Artist Spotlight: Wangechi Mutu

Top Image: “Le Noble Savage”, 2006. Ink and collage on Mylar. 233 x 137.2 cm.

Wangechi Mutu was born in June 1972 in Nairobi, Kenya. The Kenyan-born American visual artist is known for painting, sculpting, film, and performance work. She studied in Loreto Convent Msongari before joining United World College of Atlantic. She has since established her career in New York. 

Wangechi has depicted herself as a feministic artist because most of her work entails violence meted upon black women in society.  Mutu tries to show how black women in society have been subjected to serial harassment by members of society. Mutu’s work seems quite contradictory because she depicts a problematic society and at the same is hopeful that society will change how it treats women.
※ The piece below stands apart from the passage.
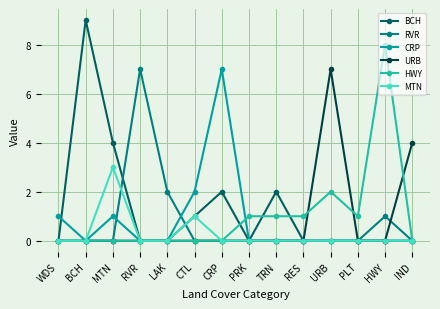

How many categories are shown in the chart?

14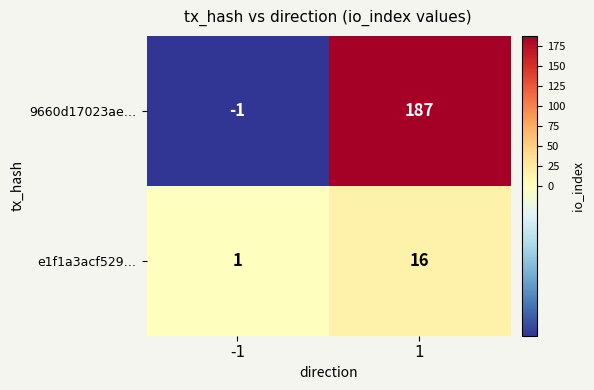

What is the highest value of the e1f1a3acf529… series?

16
“Once upon a time she said, I’m not afraid and her enemies began to fear her The end”, 2013. Mixed media. Dimensions variable.
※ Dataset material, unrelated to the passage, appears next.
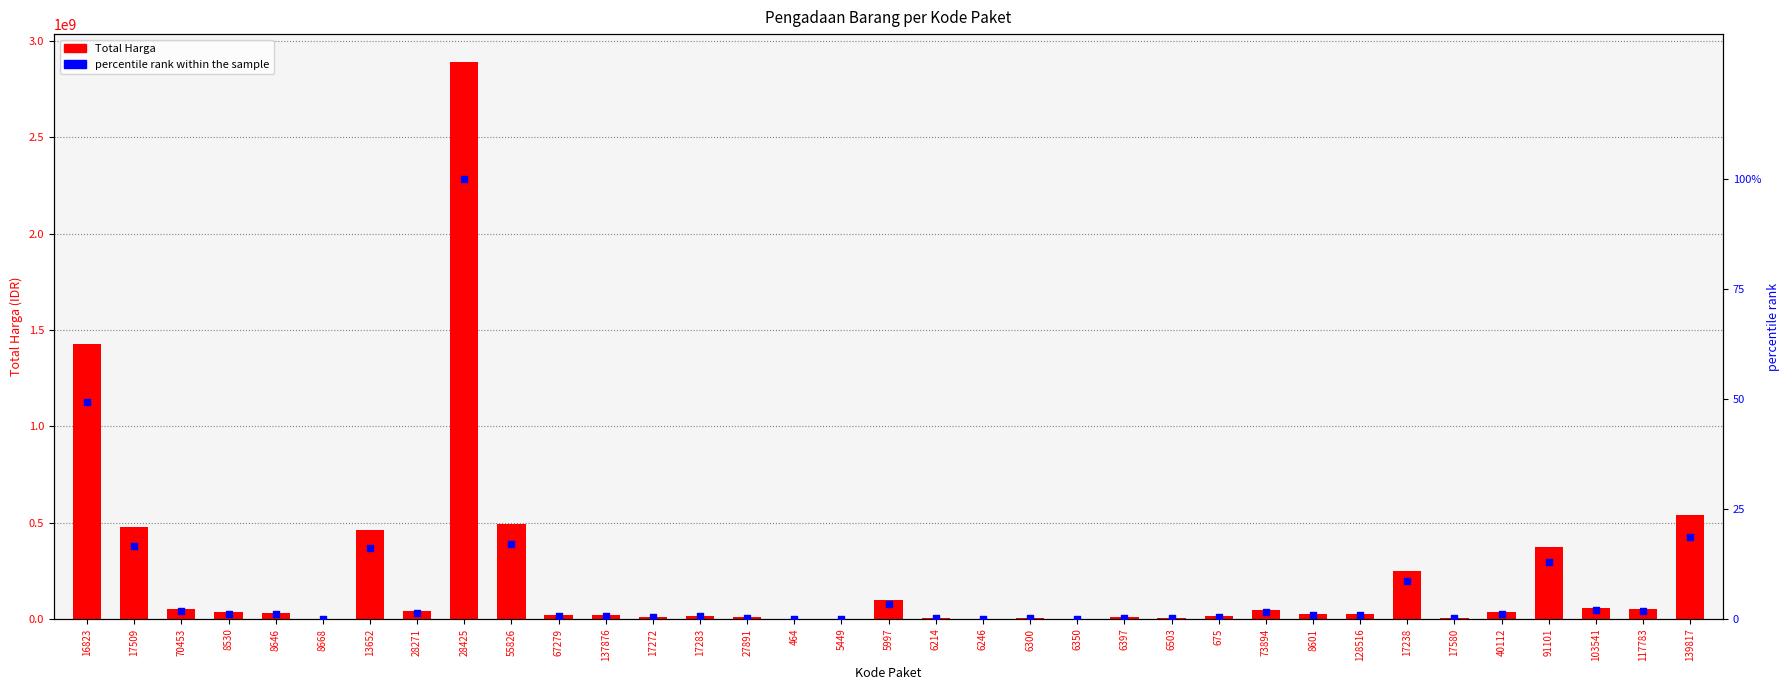

Which series reaches the minimum Y coordinate?

percentile rank within the sample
Mutu’s work has been exhibited in many museums including the San Francisco Museum of Art, Miami Art Museum, and The Centre for Fine Arts, Brussels. In 2014 she created a charitable organization called Africa’s Out,  which supports artists whose works are about African traditions.  Her film The End of Carrying All was exhibited at the Museum of Fine Arts, in Houston, Texas. Mutu was honored by Deutsche Bank as their very first “Artist of the Year” in 2010. She was also awarded the Blackstar Festival Audience Award for Favourite Experimental Film.

“Misguided Little Unforgivable Hierarchies”, 2005. Ink, acrylic, collage, contact paper on Mylar. 205.7 x 132.1 cm.